Another thing to take into account is that pulling will be done in another part of the frontend. Entities that are not definetely saved in eChempad will be “lost”. This means the importation is ephemeral and not in batch anymore. We want to get all the information in batch, but we do not need to pull it in batch too. The user will choose which journals is he going to keep in a fine-grained manner.

So the general algorithm will be:

  • Open tab Import
  • Config: Introduce Signals API key, choosing API endpoint if needed, checking only owned resources…
  • Click on “show journals in Signals”
  • This will iteratively get all journals in signals and display them in a tree-like panel. Only journals, not children. Journals that have been pulled but their children have not, are called shallow journals
  • If edition date is cascaded to the parent (it is, last edited date updates when making a change to a document that is grandson of the journal) we can classify journals in three types depending on their presence in the eChempad DB
    • Not present: This is a new journal, we can create a new journal in our database.

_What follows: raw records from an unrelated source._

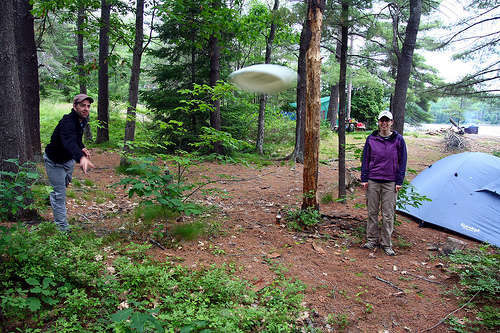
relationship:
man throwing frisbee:
[40, 91, 98, 238] [225, 61, 295, 96]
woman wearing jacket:
[358, 111, 409, 255] [361, 131, 408, 185]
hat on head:
[376, 112, 396, 122] [376, 111, 394, 133]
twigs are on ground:
[371, 269, 442, 300] [7, 126, 494, 332]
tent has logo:
[396, 151, 499, 253] [459, 222, 482, 234]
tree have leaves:
[120, 82, 248, 233] [122, 84, 263, 174]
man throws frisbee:
[40, 91, 98, 238] [225, 61, 295, 96]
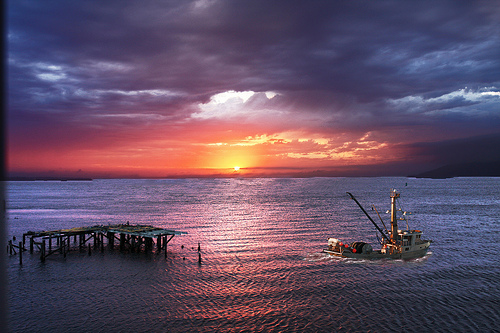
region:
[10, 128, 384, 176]
Orange sunset on the horizon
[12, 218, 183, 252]
Pier standing in water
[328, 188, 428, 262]
Boat moving through water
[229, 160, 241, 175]
Orange sun on the horizon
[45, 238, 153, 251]
Wooden supports under a pier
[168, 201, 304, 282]
Sun reflection on the water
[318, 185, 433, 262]
Fishing boat on water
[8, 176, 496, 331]
Calm ocean bay at sunset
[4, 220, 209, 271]
Delapitated wooden pier in water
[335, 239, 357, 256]
Orange buoys on boat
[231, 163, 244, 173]
Sun setting on horizon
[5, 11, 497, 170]
Cloudy sky at sunset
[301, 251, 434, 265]
Wake in water caused by boat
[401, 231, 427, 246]
Pilot house on fishing boat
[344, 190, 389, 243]
Metal crane on fishing boat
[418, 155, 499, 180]
land outcropping in background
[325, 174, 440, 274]
fishing boat in ocean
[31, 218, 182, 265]
black structure in ocean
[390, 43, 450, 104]
white clouds in gray sky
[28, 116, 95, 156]
white clouds in gray sky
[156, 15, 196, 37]
white clouds in gray sky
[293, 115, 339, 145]
white clouds in gray sky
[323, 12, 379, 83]
white clouds in gray sky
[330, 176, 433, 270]
boat in ocean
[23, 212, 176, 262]
structure in ocean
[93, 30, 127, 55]
white clouds in blue sky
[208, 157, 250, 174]
yellow sunset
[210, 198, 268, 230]
ripples in blue ocean water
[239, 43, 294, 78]
white clouds in blue sky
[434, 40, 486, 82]
white clouds in blue sky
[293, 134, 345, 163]
white clouds in yellow sky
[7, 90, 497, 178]
sun setting on the horizon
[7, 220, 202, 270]
pier in the water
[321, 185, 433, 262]
boat in the water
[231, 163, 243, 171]
sun in the sky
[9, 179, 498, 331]
water with ripples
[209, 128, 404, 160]
yellow and orange clouds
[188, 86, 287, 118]
white cloud in the sky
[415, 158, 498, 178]
land mass near water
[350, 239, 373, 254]
spool of cable on boat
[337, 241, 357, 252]
red objects on the boat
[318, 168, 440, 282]
fishing boat in ocean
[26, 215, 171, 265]
black structure in ocean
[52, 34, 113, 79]
white clouds in gray sky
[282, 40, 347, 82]
white clouds in gray sky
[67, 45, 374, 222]
this is a sunset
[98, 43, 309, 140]
the sky is very cloudy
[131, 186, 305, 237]
the water is orange and blue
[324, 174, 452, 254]
this is a large boat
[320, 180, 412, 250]
the mast is tall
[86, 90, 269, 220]
the sky is purple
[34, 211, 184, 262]
the platform metal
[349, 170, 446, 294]
a boat in the water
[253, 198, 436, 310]
a body of water that is calm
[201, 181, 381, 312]
a body of water with a boat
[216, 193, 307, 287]
a body of water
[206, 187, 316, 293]
an area of water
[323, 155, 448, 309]
a boat for shrimping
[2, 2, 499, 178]
cloudy sky at sunset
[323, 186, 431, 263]
sailing fishing boat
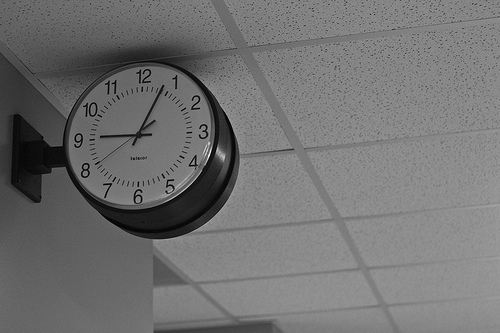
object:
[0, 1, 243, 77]
tile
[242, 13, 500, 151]
tile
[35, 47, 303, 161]
tile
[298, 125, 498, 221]
tile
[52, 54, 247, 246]
clock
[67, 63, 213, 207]
face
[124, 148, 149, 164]
manufacturer print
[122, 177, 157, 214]
number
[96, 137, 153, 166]
second hand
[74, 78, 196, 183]
circle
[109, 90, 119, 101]
lines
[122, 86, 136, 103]
lines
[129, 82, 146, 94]
lines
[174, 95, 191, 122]
lines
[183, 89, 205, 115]
two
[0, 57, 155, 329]
wall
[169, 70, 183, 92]
one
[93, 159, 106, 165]
part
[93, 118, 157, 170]
hand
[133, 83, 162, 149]
hand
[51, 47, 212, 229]
time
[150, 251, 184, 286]
lights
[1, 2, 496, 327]
ceiling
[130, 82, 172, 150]
hand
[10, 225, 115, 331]
wall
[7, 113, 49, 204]
metal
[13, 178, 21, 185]
screw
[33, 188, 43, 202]
screw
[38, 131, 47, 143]
screw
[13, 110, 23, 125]
screw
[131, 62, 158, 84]
12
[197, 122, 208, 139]
number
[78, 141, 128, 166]
hand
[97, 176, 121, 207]
number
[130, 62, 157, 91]
twelve symbol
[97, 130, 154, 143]
hour hand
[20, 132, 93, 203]
support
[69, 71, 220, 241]
number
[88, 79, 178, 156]
hands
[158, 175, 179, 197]
symbol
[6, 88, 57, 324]
wall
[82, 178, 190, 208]
numbers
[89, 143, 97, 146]
markings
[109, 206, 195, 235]
metal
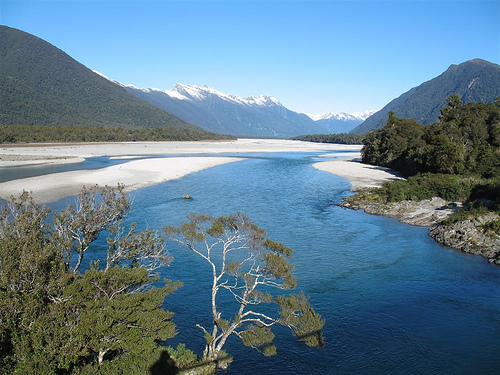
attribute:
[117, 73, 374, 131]
peaks — mountain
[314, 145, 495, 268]
line — shore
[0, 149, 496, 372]
water — blue , bright blue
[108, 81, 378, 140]
mountain — snow covered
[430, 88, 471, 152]
tree — green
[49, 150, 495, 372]
river — sandy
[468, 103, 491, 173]
tree — green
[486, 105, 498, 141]
tree — green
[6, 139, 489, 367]
river — sandy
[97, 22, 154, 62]
clouds — white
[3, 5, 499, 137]
sky — blue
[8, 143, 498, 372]
lake — calm, blue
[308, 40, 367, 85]
clouds — white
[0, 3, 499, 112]
sky — blue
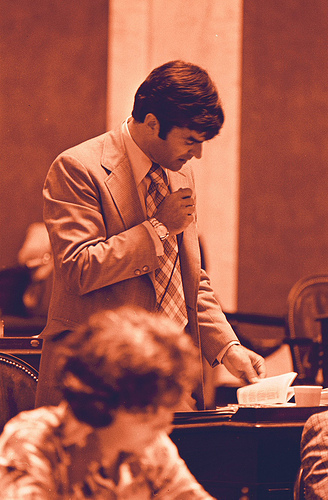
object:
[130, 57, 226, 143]
hair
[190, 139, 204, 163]
nose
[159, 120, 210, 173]
face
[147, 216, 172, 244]
watch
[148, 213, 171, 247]
wrist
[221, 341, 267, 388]
hand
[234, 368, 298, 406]
page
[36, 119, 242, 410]
suit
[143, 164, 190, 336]
tie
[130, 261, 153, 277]
two buttons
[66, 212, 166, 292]
sleeve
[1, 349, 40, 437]
chair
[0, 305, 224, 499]
person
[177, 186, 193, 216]
microphone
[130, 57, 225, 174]
head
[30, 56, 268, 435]
man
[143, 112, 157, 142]
ear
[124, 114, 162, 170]
neck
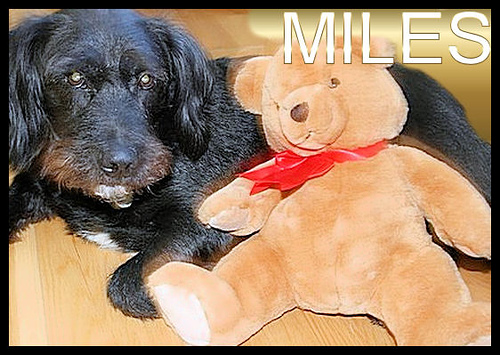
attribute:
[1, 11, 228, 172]
ears — floppy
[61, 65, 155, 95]
eyes — small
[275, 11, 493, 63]
miles — capitalized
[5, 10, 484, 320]
dog — black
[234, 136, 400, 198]
ribbon — red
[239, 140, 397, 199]
ribbon — red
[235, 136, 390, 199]
band — red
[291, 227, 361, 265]
fur — brown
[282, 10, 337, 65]
letter — white, print style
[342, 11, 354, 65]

Case already solved.
    • Already present: This means that the id of the entity that we are reading is already present in an entity present in the database. Three cases may arise:
      • Already present with edited date equal. Ignore it, the content in Signals has not changed. We do not need to update.
      • Already present with edited date more recent in Signals. This means that Signals contains new data that we need to update into eChempad. Perform update algorithm over the journal against the journal already present in the DB
      • Already present with edited date more recent in eChempad. Show an error or mark the journal as already present in eChempad with changes in eChempad that will be lost if we update this journal.

This depends on if the edition date is cascaded to the parent.